I’ve noticed lately that my plants have developed black spots on some of the leaves. I’m guessing it’s algae of some sort. The lights are on for 9 hrs. I’ve recently changed the t8 lights for a nicrew skyled and I have a Superfish retro led. its a 250l tank 60cm deep I dose tnc complete once a weeek. im guessing it’s possibly too much light. What do you think.


----------



## GHNelson (5 Apr 2021)

Tad more information needed!





						Please read the guidelines for Algae help!
					

Dear Member  Please give as much detail as possible regarding your aquarium set-up, when requiring advice/help! Please upload photographs if possible.

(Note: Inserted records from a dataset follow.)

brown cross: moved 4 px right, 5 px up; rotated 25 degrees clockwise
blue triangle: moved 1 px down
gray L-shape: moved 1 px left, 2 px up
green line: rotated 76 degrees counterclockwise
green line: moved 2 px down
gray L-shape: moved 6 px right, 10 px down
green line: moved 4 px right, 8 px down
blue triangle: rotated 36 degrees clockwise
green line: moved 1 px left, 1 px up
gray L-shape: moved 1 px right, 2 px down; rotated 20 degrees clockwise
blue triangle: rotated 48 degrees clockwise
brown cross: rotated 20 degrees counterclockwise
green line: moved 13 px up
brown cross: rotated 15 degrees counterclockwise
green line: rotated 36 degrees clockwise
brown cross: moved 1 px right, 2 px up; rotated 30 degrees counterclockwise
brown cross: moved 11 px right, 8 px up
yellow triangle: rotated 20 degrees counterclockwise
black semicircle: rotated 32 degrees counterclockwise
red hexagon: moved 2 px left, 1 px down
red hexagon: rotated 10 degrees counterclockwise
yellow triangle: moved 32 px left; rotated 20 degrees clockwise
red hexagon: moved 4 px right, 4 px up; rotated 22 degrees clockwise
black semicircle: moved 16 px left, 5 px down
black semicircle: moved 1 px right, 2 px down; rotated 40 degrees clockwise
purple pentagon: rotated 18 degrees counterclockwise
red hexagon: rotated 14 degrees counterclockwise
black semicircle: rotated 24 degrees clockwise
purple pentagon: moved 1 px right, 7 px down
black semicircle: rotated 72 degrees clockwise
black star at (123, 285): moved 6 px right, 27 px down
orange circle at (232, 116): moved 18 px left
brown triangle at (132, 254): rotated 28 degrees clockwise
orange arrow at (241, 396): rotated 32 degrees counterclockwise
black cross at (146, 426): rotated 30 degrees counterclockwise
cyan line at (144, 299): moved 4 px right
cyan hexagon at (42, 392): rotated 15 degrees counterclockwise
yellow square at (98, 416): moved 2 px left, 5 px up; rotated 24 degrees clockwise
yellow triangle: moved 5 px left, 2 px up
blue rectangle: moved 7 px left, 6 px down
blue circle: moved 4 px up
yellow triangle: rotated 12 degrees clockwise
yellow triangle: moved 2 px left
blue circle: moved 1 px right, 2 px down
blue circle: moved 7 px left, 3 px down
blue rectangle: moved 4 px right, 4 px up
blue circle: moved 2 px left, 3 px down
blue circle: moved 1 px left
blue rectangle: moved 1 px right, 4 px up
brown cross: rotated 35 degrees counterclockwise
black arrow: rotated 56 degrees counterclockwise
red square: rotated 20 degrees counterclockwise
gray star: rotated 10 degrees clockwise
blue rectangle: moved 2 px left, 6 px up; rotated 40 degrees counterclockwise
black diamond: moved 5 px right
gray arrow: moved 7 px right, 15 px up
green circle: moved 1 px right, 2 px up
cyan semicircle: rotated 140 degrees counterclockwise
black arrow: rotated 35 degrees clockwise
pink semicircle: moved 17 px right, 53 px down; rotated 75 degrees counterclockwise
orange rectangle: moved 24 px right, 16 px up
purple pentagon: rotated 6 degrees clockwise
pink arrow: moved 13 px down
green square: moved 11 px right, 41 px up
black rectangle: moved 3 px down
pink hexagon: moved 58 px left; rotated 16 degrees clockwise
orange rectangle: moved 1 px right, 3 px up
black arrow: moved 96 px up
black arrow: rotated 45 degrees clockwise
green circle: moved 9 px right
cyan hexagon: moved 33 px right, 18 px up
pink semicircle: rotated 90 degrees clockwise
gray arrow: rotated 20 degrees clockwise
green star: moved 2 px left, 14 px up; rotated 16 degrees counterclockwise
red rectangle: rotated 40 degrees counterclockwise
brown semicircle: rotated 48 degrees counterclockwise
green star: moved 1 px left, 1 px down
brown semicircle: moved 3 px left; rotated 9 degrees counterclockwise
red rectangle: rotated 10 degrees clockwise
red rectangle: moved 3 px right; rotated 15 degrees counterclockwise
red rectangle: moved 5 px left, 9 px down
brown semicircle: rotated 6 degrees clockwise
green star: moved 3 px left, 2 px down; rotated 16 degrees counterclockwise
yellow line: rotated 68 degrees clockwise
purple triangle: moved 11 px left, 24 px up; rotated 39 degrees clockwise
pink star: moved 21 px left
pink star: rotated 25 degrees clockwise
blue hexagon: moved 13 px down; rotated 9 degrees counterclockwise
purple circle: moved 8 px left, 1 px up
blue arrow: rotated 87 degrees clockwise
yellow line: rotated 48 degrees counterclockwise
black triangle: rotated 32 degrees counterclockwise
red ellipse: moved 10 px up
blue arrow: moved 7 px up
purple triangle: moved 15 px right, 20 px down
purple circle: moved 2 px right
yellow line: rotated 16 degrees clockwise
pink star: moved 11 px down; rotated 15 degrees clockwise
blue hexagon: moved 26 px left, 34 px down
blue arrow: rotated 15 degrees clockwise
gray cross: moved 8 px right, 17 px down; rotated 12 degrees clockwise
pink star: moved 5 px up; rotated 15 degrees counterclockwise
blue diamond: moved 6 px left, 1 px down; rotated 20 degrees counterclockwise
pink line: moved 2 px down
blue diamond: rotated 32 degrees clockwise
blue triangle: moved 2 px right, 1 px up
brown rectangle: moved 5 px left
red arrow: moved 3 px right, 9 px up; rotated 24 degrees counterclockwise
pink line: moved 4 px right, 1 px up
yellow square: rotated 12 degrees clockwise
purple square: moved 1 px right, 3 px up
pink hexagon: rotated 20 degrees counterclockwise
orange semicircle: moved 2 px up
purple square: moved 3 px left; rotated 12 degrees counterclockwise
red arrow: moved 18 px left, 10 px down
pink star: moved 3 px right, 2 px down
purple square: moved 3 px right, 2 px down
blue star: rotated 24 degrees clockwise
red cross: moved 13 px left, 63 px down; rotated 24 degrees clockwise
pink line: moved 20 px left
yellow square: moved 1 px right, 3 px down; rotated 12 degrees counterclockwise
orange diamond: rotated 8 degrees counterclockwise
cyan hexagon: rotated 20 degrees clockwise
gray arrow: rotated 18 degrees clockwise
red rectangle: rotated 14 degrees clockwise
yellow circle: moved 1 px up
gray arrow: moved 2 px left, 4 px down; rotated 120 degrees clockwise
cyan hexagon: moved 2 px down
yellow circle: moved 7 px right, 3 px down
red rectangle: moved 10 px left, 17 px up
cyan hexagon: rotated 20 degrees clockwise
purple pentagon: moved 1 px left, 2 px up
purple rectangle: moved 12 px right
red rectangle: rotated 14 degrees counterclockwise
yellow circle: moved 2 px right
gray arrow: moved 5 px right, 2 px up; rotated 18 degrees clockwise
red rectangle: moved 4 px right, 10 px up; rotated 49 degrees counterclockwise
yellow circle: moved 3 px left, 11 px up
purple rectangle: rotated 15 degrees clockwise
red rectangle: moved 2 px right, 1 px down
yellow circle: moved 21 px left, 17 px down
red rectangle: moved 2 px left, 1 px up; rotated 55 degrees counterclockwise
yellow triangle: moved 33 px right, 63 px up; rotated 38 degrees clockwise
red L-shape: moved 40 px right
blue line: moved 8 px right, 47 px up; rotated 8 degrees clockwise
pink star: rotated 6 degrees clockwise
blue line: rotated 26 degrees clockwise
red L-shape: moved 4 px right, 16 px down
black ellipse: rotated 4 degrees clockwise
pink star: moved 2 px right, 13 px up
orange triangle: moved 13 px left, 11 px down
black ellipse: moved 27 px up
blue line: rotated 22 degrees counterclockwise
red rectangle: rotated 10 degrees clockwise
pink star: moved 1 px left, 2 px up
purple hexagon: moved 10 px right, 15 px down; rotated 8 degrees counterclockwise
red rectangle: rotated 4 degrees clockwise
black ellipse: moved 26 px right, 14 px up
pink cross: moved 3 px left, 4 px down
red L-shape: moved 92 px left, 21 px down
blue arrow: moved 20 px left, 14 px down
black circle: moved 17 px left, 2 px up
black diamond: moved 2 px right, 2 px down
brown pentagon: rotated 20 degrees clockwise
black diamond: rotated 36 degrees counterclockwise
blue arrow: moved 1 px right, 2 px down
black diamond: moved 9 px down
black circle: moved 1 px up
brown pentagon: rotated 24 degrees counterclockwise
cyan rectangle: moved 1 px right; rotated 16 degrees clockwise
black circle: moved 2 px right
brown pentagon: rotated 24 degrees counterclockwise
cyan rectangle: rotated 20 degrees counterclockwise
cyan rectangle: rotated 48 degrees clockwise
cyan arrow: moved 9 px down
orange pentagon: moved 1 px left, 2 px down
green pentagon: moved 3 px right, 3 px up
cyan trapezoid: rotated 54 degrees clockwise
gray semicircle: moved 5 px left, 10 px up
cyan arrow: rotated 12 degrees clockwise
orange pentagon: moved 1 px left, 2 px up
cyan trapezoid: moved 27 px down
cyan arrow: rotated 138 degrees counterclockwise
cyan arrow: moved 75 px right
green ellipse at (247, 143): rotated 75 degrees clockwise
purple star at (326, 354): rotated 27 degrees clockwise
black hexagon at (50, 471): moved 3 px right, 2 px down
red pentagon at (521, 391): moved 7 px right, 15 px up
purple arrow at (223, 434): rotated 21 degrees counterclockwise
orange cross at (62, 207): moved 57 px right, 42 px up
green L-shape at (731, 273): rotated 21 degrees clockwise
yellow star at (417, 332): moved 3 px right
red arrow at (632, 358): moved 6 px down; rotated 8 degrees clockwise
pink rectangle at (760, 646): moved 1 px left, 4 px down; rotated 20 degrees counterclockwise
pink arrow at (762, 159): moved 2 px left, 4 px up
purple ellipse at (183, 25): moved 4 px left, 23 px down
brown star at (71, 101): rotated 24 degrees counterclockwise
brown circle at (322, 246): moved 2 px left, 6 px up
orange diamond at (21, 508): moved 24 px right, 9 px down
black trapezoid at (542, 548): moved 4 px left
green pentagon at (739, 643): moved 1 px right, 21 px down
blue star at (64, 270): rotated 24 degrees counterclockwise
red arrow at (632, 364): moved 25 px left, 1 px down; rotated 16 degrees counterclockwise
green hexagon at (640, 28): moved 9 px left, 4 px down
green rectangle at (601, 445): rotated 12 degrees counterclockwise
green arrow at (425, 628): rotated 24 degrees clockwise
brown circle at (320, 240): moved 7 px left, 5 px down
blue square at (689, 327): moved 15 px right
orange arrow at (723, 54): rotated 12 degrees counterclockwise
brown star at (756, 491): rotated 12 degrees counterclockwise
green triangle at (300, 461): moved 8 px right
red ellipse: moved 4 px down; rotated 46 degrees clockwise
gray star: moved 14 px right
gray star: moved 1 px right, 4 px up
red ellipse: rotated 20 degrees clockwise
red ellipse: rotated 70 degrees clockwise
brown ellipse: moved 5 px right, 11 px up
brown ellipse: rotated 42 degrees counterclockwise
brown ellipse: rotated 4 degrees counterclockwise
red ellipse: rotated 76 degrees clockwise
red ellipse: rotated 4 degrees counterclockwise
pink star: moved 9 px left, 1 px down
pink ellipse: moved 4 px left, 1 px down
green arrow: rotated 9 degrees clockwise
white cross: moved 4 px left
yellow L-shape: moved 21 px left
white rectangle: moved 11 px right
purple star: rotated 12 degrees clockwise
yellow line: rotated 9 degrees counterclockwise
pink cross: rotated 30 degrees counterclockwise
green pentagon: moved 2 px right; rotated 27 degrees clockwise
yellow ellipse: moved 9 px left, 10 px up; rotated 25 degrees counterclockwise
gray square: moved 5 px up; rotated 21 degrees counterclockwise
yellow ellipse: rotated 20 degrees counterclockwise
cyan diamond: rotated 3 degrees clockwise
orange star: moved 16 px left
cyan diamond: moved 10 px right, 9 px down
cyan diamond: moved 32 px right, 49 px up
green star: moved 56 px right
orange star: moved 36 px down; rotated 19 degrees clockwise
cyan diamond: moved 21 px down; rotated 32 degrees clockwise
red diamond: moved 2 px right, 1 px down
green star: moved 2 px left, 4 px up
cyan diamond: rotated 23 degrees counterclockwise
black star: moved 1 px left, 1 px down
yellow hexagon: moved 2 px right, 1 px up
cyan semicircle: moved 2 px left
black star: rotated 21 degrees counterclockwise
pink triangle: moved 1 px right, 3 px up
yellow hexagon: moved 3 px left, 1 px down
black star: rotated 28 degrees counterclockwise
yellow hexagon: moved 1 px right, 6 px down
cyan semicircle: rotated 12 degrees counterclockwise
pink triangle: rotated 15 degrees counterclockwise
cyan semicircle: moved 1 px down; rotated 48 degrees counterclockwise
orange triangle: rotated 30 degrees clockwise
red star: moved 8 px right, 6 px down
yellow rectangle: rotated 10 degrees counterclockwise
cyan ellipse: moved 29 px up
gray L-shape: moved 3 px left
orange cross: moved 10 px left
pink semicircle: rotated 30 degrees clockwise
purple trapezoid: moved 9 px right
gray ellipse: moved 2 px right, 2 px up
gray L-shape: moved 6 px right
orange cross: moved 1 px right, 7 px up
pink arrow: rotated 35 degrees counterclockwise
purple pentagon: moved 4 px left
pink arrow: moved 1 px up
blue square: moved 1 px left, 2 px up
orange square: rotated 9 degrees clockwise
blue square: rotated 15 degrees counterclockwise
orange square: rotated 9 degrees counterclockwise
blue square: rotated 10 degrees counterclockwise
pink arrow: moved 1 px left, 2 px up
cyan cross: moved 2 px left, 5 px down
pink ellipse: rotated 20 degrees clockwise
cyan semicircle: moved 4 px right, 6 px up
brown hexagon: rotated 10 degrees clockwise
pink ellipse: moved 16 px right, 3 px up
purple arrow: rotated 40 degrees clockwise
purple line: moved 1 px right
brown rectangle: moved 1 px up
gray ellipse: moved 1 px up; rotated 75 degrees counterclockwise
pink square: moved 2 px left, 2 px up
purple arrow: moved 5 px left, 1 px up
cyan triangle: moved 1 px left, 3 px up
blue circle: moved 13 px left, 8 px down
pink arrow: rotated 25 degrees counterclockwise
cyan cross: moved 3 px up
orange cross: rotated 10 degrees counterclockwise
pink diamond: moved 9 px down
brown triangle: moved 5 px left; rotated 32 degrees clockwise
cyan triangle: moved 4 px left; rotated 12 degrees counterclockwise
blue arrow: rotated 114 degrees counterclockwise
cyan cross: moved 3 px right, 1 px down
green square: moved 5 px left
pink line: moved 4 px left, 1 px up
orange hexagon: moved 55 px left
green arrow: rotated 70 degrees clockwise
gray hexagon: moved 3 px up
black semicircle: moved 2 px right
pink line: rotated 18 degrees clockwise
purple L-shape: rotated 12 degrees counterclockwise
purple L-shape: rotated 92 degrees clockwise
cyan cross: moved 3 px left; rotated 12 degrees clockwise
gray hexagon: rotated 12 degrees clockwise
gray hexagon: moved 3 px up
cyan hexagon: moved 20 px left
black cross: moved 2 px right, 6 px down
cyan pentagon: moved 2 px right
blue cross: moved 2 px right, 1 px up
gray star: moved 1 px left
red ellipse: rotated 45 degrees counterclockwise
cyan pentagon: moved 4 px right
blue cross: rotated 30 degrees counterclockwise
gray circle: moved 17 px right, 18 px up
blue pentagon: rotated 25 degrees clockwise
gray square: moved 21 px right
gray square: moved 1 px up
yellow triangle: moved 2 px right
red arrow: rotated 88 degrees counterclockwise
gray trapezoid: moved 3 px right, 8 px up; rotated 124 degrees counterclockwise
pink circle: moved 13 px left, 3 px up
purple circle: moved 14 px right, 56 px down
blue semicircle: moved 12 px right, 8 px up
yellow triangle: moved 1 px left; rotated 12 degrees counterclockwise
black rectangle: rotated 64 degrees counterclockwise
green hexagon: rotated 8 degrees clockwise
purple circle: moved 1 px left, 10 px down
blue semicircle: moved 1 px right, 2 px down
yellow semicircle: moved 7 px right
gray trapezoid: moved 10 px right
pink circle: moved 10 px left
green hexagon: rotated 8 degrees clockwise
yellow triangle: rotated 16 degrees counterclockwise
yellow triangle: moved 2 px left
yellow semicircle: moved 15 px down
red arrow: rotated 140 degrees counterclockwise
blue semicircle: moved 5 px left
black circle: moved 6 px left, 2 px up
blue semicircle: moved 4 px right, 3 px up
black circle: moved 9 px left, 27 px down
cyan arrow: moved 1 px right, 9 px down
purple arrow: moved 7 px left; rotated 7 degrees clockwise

Copy and Paste the numbered questions and add your answers next to each!  1. Size of tank in litres. 2. Age of the set - up. 3. Filtration. 4...



					www.ukaps.org


----------



## Fish are friends (5 Apr 2021)

sorry I’ll add the extra info.
1: the tank is 250l
2: been set up just over 3 months
3: I’m running a Boyu ef35 and an internal sponge bubble filter
4: I’ve got a Superfish 30w retro LED and a nicrew skyLED which are on for 9 hrs a day.
5: the substrate is Colombo flora base pro with a gravel topper
6: non co2
7: ferts are 25ml of TNC complete once a week
8: 30% water chage every 2 weeks with dechlorinated tap water
9: anubias consensus, Amazon swords, cryptocoryne wendtii, vallis, hygrphilia polysperma, Ludwigia palustrus, rotala orange juice, Christmas moss and fissidens fontanas, all planted between 15/1/21 and 15/3/21.
10: livestock, 4 dwarf gourami, 5 orange fin danios, 2 leopard danios, 5 ottos 1 adult platy and about 10 juvenile, 1 L134 plec and a number of cherry shrimp.


----------



## ceg4048 (5 Apr 2021)

Fish are friends said:


> im guessing it’s possibly too much light. What do you think


Correct!


----------